▸ **Aim of the task**: Could you filter the records below and return each line that holds "back"?

Records from a dataset:

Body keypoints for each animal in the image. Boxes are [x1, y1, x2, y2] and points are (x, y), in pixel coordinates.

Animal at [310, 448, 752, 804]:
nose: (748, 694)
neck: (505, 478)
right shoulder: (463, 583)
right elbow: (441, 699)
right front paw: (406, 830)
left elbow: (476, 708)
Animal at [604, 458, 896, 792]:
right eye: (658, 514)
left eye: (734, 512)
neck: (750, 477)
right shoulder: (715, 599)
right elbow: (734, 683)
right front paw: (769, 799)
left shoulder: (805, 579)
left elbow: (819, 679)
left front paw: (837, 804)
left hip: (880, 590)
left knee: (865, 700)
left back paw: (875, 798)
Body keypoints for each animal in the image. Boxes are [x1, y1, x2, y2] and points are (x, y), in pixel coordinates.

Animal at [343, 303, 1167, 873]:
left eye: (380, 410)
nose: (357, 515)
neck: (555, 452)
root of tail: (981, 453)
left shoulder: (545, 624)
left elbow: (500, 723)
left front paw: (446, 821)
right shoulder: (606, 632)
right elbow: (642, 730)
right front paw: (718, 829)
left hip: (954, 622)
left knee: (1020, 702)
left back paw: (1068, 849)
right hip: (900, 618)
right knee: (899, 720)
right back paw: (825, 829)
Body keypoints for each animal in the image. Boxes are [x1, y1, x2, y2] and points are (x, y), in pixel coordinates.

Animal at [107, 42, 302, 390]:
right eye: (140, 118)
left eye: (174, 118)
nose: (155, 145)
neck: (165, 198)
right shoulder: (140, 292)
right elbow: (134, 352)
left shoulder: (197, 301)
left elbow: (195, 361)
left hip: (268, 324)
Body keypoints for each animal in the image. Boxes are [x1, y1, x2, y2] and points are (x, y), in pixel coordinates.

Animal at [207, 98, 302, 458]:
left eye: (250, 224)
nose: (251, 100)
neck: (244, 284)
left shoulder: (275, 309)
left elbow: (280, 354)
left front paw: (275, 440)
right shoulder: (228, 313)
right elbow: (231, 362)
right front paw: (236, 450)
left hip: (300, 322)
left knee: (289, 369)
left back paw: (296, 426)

---

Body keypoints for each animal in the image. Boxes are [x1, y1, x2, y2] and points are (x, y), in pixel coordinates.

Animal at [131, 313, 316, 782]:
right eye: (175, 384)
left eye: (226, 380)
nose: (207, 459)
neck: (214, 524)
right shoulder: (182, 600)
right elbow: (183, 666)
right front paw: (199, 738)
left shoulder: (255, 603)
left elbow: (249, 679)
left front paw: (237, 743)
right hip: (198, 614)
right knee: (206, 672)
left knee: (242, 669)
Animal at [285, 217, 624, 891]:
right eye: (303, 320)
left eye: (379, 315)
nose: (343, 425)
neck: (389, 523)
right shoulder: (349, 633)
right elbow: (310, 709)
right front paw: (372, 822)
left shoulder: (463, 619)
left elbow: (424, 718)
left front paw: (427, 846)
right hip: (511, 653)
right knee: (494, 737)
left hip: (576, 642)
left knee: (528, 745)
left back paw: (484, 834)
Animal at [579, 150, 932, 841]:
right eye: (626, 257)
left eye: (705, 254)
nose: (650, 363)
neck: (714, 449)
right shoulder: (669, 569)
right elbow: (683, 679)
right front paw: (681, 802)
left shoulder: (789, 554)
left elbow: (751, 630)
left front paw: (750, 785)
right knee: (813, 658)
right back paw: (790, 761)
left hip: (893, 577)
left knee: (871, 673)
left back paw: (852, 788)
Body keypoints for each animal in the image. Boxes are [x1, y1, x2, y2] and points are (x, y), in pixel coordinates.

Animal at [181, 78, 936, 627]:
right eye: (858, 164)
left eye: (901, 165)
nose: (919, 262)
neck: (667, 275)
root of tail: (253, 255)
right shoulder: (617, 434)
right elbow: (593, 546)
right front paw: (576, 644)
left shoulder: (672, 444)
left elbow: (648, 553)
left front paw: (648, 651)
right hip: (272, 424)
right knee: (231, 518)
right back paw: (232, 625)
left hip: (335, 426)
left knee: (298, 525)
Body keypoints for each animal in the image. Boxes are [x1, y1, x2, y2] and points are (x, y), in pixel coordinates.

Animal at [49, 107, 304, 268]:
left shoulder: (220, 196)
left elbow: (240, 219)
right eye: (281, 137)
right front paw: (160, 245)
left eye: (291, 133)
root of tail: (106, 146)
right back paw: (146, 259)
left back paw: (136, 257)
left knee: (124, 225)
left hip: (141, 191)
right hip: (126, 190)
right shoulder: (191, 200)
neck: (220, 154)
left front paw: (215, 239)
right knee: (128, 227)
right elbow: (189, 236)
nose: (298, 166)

▸ **Result of this exercise**:
left back paw: (875, 798)
left back paw: (1068, 849)
right back paw: (825, 829)
left back paw: (296, 426)
left back paw: (484, 834)
right back paw: (790, 761)
left back paw: (852, 788)
right back paw: (232, 625)
right back paw: (146, 259)
left back paw: (136, 257)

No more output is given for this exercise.